Exercise details:
Copy every line from the records that holds the word "szczytów".
Data provided START
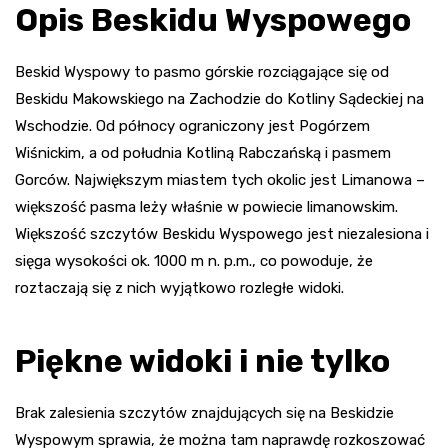
Opis Beskidu Wyspowego
Beskid Wyspowy to pasmo górskie rozciągające się od
Beskidu Makowskiego na Zachodzie do Kotliny Sądeckiej na
Wschodzie. Od północy ograniczony jest Pogórzem
Wiśnickim, a od południa Kotliną Rabczańską i pasmem
Gorców. Największym miastem tych okolic jest Limanowa –
większość pasma leży właśnie w powiecie limanowskim.
Większość szczytów Beskidu Wyspowego jest niezalesiona i
sięga wysokości ok. 1000 m n. p.m., co powoduje, że
roztaczają się z nich wyjątkowo rozległe widoki.
Piękne widoki i nie tylko
Brak zalesienia szczytów znajdujących się na Beskidzie
Wyspowym sprawia, że można tam naprawdę rozkoszować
Data provided END
Result of this task:
Większość szczytów Beskidu Wyspowego jest niezalesiona i
Brak zalesienia szczytów znajdujących się na Beskidzie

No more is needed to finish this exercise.